There is has been a stark transformation in the gallery since I have last been to Chisenhale. True, that was over a year ago, but the space has been radically remodelled, so that I am confused as to where the room I had seen on my last trip has gone. Most noticeably, the gallery is light and airy, and the walls and ceiling are whitewashed as further sun streams in. I am reminded of how, during Ayo Akingbade’s Show Me The World Mister (2022), the windows in the gallery space were obscured partially to cast a subdued light on the space. Now, this paneling is bright and allows the natural rays of outside light into the space.
Siminkiwe Buhlungu, hygrosummons (iter.01), 2024, Installation view, Chisenhale Gallery, photo: Andy Keate.
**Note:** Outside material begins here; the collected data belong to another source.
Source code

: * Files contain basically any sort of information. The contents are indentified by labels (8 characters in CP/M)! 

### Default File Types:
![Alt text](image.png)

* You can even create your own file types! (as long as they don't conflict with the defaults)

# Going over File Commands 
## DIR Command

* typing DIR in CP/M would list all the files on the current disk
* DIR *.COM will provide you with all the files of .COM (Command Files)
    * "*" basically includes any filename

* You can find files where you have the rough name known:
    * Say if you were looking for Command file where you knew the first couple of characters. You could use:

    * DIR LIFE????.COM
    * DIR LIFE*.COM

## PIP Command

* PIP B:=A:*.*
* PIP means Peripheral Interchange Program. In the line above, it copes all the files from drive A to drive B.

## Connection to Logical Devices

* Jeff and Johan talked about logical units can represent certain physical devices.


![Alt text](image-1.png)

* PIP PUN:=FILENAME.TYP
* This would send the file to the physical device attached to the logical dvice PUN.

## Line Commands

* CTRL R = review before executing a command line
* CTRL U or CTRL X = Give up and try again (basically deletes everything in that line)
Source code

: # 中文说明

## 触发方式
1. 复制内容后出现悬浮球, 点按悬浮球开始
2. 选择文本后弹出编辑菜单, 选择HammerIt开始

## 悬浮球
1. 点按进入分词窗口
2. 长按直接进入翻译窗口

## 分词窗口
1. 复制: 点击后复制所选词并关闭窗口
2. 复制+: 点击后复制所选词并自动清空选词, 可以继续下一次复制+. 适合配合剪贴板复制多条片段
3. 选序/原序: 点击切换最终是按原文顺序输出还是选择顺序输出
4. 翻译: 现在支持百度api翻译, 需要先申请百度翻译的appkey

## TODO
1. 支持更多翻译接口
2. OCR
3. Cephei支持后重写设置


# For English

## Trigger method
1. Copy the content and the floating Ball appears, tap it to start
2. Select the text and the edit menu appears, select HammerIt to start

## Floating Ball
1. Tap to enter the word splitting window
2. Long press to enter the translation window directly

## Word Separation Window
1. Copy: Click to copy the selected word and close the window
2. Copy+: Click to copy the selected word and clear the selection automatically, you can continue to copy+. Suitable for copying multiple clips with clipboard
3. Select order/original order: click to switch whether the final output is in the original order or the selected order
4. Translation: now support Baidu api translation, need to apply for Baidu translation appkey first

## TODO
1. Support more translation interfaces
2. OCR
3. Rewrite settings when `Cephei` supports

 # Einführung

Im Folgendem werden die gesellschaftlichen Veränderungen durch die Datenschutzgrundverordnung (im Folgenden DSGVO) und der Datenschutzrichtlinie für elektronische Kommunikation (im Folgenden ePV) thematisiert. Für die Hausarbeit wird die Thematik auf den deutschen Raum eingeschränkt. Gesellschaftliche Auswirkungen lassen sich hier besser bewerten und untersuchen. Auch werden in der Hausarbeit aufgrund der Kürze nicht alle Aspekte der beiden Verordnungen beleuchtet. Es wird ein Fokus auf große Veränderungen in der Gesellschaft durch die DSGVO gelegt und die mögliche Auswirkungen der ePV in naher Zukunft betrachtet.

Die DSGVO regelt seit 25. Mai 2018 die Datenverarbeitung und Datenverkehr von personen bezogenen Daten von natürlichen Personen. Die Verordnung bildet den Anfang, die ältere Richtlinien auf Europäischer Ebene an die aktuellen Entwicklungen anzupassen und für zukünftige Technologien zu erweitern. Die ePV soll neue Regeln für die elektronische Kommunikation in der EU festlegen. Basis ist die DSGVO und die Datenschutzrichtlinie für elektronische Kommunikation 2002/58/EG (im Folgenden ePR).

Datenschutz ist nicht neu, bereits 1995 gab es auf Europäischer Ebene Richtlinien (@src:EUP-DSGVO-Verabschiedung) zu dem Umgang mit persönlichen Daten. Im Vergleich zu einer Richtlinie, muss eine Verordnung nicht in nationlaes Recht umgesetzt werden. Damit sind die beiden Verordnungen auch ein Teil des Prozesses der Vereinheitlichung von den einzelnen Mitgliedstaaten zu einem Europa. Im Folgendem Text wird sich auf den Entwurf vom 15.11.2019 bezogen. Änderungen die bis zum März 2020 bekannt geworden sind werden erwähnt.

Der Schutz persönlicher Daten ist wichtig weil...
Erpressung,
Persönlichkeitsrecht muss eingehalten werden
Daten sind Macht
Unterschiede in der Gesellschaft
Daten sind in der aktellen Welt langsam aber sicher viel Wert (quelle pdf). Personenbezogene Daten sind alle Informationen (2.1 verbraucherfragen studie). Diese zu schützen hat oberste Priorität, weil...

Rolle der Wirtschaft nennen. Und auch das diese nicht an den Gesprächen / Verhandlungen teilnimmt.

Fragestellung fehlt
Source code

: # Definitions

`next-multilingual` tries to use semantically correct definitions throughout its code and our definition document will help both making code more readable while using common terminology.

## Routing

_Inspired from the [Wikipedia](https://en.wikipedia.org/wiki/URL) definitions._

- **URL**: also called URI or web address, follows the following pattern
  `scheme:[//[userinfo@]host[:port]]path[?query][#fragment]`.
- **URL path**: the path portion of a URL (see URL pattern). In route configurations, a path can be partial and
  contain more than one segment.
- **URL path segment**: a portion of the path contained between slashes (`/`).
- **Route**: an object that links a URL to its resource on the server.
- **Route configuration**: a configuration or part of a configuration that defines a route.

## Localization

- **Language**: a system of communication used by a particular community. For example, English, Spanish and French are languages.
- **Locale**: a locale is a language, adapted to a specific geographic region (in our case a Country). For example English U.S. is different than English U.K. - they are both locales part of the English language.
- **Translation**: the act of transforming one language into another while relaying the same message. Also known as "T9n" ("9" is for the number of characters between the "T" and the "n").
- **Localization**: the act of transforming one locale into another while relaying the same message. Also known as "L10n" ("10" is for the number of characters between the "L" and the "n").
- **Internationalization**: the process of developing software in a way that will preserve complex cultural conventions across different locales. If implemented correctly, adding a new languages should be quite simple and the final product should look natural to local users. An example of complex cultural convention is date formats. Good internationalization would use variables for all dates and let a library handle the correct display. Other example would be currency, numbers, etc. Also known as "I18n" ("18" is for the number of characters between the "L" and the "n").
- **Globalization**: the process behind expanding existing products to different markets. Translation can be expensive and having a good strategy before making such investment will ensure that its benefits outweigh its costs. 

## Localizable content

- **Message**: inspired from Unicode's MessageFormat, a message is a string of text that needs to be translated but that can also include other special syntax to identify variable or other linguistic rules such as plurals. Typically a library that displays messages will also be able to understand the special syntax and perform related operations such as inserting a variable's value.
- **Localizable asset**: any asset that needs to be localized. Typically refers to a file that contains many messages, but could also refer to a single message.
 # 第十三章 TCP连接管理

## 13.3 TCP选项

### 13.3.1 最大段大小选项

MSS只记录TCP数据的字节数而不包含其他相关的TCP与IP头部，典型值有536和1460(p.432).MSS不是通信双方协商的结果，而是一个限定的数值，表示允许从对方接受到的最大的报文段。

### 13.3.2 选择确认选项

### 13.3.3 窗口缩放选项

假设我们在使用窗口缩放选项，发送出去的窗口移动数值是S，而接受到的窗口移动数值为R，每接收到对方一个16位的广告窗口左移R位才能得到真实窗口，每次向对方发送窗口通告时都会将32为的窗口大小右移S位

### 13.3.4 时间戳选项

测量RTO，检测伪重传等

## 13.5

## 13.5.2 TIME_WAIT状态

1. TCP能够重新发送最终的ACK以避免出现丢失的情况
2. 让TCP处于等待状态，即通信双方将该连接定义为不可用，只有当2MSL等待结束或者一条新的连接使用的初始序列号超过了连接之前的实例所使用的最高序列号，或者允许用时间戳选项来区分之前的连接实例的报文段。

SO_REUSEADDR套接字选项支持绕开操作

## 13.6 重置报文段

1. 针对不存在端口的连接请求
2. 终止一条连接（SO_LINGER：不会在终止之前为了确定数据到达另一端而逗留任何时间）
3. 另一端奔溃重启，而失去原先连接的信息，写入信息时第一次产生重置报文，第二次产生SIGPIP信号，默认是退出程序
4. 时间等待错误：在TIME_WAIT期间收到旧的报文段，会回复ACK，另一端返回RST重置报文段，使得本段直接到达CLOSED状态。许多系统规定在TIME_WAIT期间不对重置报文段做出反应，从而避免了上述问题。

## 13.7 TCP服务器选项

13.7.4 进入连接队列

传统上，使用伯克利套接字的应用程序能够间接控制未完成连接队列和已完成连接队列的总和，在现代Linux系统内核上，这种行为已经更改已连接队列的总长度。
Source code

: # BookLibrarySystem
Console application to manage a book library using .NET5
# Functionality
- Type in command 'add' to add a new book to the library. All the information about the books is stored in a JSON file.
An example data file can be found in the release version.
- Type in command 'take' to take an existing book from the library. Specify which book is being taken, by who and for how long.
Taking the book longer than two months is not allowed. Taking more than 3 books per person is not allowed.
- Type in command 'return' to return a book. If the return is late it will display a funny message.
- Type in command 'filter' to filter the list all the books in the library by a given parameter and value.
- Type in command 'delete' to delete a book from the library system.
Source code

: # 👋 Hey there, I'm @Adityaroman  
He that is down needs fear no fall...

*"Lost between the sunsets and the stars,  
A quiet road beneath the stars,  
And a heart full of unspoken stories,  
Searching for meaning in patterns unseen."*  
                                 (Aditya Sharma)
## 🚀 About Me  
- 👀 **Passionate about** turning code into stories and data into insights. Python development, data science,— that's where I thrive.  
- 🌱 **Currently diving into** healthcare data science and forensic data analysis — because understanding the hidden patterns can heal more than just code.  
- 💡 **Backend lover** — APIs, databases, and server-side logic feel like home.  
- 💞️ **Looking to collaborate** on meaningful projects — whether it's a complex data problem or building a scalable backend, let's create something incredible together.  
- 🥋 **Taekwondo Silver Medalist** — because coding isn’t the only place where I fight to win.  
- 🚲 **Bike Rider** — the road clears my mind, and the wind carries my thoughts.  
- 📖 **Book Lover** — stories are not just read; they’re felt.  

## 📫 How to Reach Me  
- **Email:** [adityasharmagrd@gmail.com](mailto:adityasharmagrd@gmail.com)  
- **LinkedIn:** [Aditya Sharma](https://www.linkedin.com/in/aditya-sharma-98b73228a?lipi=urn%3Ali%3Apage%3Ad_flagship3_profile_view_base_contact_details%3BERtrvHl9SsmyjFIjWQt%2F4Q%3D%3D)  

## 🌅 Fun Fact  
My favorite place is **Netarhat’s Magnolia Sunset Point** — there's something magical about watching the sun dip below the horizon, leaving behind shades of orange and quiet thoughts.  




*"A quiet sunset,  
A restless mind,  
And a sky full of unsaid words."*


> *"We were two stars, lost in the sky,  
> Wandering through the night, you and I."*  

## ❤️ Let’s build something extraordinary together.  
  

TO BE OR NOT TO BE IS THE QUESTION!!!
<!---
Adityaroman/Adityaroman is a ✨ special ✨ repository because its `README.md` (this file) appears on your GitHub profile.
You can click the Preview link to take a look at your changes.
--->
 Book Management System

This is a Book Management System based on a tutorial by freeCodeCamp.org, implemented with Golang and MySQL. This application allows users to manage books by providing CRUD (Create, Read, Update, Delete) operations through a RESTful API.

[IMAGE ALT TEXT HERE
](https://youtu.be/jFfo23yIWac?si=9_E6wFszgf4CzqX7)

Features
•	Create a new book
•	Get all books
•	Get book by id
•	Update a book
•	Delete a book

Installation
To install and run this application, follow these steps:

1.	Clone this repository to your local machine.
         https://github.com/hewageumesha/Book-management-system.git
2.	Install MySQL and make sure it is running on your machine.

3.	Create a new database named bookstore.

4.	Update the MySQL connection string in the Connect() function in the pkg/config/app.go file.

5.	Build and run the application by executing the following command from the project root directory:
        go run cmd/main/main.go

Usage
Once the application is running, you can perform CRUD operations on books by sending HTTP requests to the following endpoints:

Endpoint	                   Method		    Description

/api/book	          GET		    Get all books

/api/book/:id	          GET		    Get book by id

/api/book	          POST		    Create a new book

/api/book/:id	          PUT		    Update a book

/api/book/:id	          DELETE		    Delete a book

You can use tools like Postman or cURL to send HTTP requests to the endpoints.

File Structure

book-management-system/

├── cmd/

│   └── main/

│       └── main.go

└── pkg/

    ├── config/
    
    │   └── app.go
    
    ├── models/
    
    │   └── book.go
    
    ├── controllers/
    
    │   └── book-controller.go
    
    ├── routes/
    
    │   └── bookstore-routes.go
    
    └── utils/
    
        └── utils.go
The current exhibition, hygrosummons (iter.01) by Simnikiwe Buhlungu, circulates in continuation around function and environment. Just as the gallery has found new function, many of the pieces within it now have multiple lives and layered pasts. The doors to the gallery have been swelled and bloated since their first usage as homes for birds on the Hertford Union Canal. Now they frame the entrance to the gallery space with their watery past. This is fitting, as hygrosummons (iter.01) is a complex system of different climates, territories, and behaviours framed by water in its different forms. Buhlungu plays particularly with the variety of ways to showcase the medium, relying on Chisenhale’s environment to provide its own settings that will regulate the levels of water found in a bucket or in the humid air at any given time. In an interview with curators Olivia Aherne and Amy Jones, Buhlungu describes: “ In the show, we don’t have an orator, but rather rely on the response of the other elements in the gallery- paper curling, a vibrating bucket, and warped wooden doors whose changing material forms will attempt to be in a sonically outputted call and response with the composition.”
Buhlungu refers here to the composition of the two zithers that are arranged on the floor of the gallery, echoing to one another with clicking and tapping sounds. The artist explains how these instruments, inspired by traditional Mvets and crossed with an experimental hair hygrometer using finely braided Raffia, adjust to the humidity in the space, and play in response to this. In addition, the instruments are programmed to be played by robotic pluckers in a thirty minute sequence, meaning there is no person who “orates” the sequence. It appears that the main variables here truly are time and water.
This cycle of events dictated by fluctuating humidity is interweaved with the sources of water found at the gallery. Buhlungu uses samples to record the interaction between different geographical spaces, considering how our societal movements mimic the changes in climate and the cumulus in the clouds. The Tswaing Crater in Soshanguve, the backyard maize garden of Buhlungu’s mother, the Salse di Nirano Nature Reserve in Fiorano Modenese, and puddles outside of Chisenhale Gallery, all interact with another as they move through the gallery space, from bucket, to zither strings, to air vent. These flexible, ambiguous lives find a common denominator in the container Buhlungu has chosen for her water buckets. Several Supa PVA buckets are dotted around the space, originally used to store a water- based paint popular in rural areas of South Africa. Buhlungu describes her choice in the vessel: “For me it’s about that accessibility… They’re not just one thing. They have multiple lives and uses.” Ironically, the artist then explains that Supa PVA, so ubiquitous in one region of the cape, becomes particularly elusive internationally. This reminder of regional comforts and the distance each bucket has traveled to provide its purpose to the gallery is not lost on me.
Siminkiwe Buhlungu, Exit and Cycles, 2024, Chisenhale Gallery, photo: Andy Keate
In hygrosummons (iter. 01), there is no narrator, or set story. Rather, the climate of the space and its additional samples from different countries interact to form a new ecology that functions differently per each visit to the space. A rainy day pulls away a new corner of Exit and Cycles, 2024, from the wall, revealing a new shower of thoughts written underneath. I wonder if I visit again, what the instruments will play, and what words the walls will show me. This sense of continued not-knowing, a lingering between the geography of the space and the messages revealed, informs a continuous cycle of unpredictable conversation formed of seen and unseen variables.
Pictures courtesy of Chisenhale Gallery.